As of Friday, there are 18 days to the election that is pitting Prime Minister Binyamin Netanyahu against his Blue and White rival, Benny Gantz, and both his party and Netanyahu’s Likud are pulling out all the stops in trying to bring down the other. But the efforts are proving to have little effect; Blue and White continues to lead by several seats, similar to recent polls, shows a new poll by Yisrael Hayom Friday – but the right bloc continues to be the dominant force, making the formation of a coalition by Gantz a challenge he may not be able to overcome.
The new poll has Blue and White coming in with 30 seats, with the Likud getting 26. The third largest party would be Labor – but the list would get only 9 seats in a new Knesset. Behind Labor is the United Right List, which would get 7 seats. Three parties – United Torah Judaism, Meretz, and Moshe Feiglin’s Zehut – would get 6 seats, while Naftali Bennett’s New Right, and the Arab Ta’al-Hadash would get 5 seats.
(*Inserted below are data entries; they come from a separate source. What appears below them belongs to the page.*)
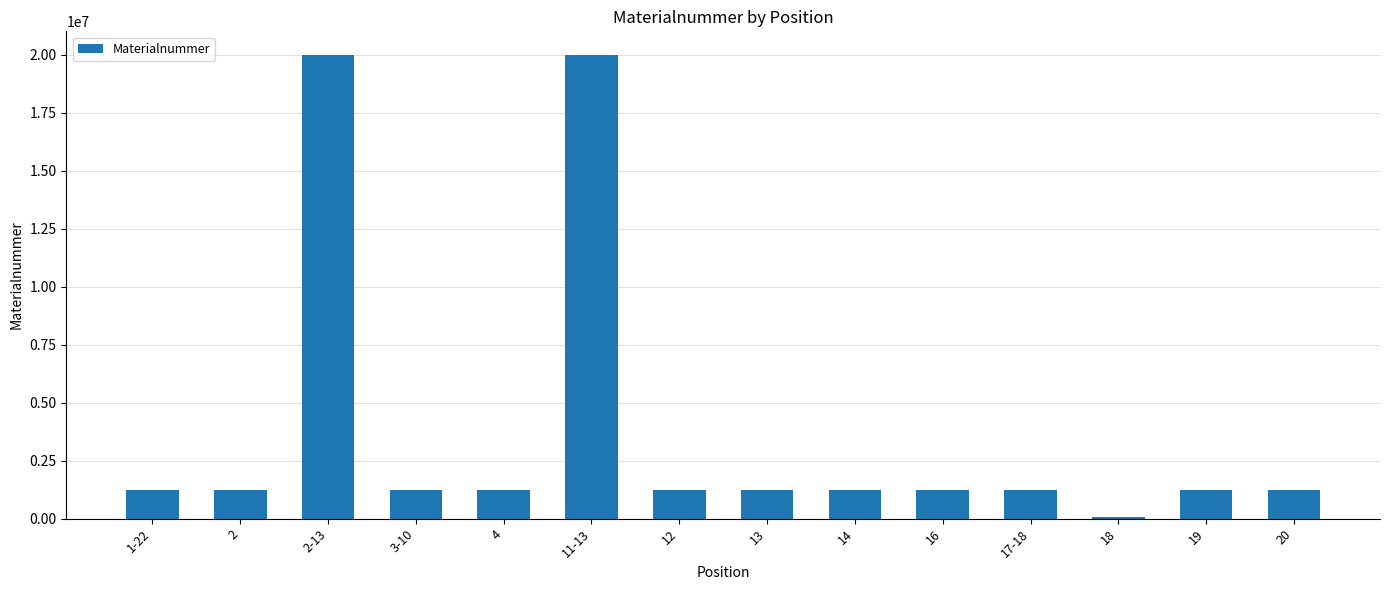

The chart shows a value of 1222667 at 4. True or false?

True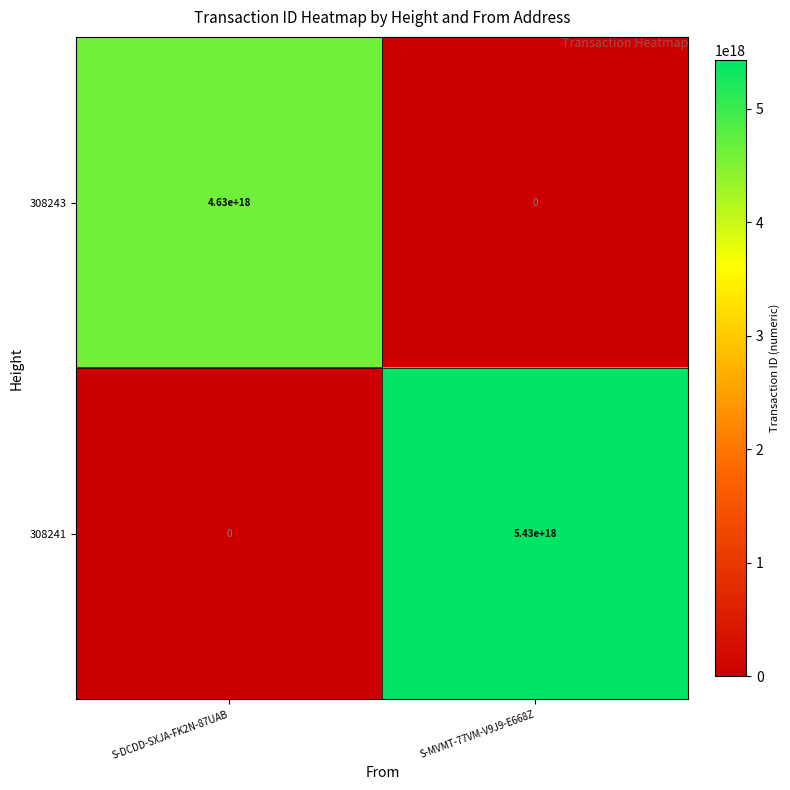

At which label is 308241 closest to 2715000000000000000?

S-DCDD-SXJA-FK2N-87UAB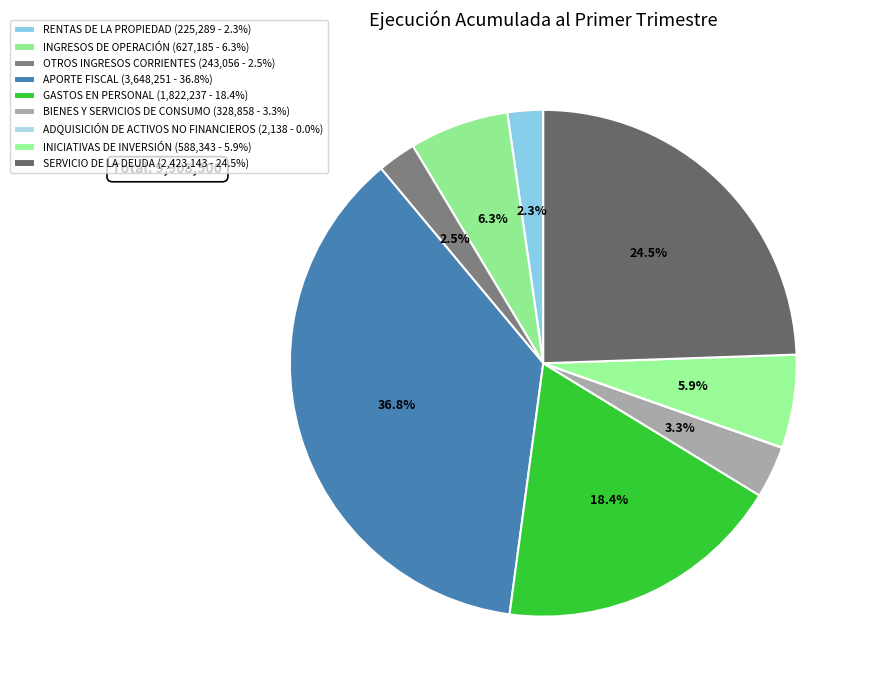

What percentage is the SERVICIO DE LA DEUDA slice, to the nearest percent?

24%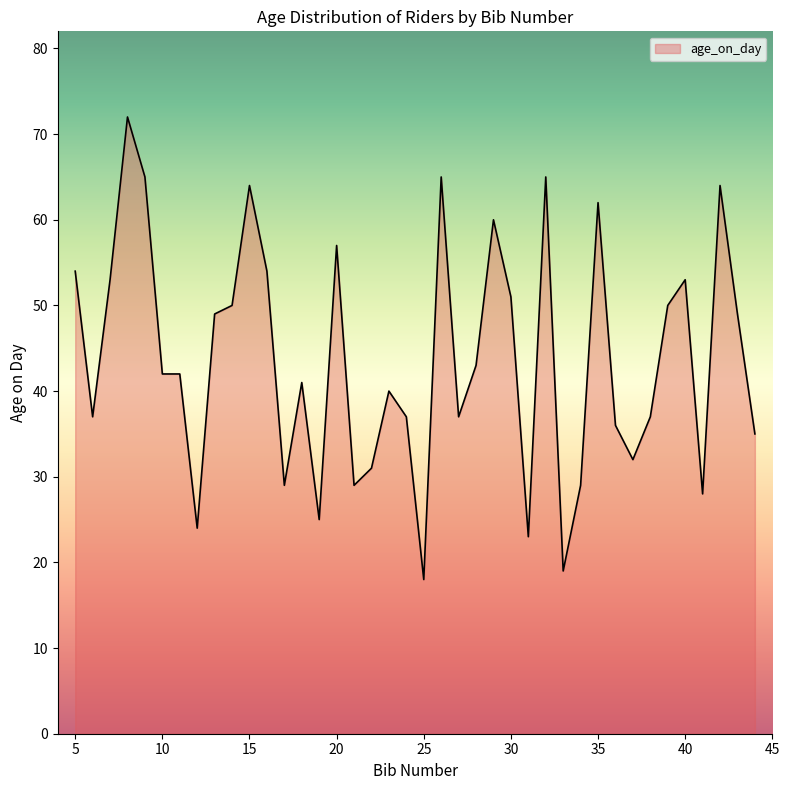

What is the difference between the maximum and minimum values?

54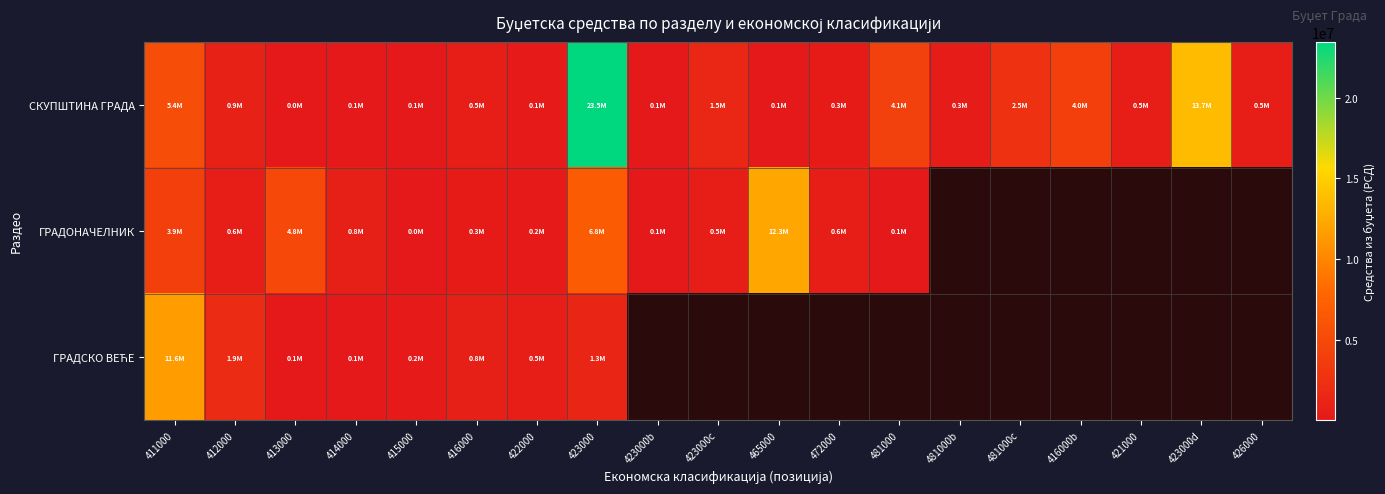

Where is ГРАДОНАЧЕЛНИК nearest to the value 6158571?

423000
Five parties – Yisrael Beytenu, Shas, Kulanu, Ra’am-Balad, and Orly Levy-Abukasis’s Gesher party – would get 4 seats each.
Depending on which coalition she would decide to join, Netanyahu could put together a coalition of either 62 or 66 seats. To form a government, Gantz – assuming he would not rely on the Arab parties to form a government, as he announced, and as that Arab parties have stated they would not support anyway – he would have to include Gesher, as well as the Chareidi parties in his coalition – and the latter have stated repeatedly that they will not join a government in which Yair Lapid is a top member.
Over the past week, the Likud has trumpeted the security risks involved with the hacking of Gantz’s cellphone by Iranian hackers. Last week, Netanyahu said that if “Gantz can’t protect his cellphone, can we expect him to be able to defend the country?” In response, Blue and White has been playing up new allegations in Case 3000, in which Netanyahu is accused of profiting from the sale of submarines by Germany to Israel. Both sides have dismissed the opposite’s claims as “nonsense.”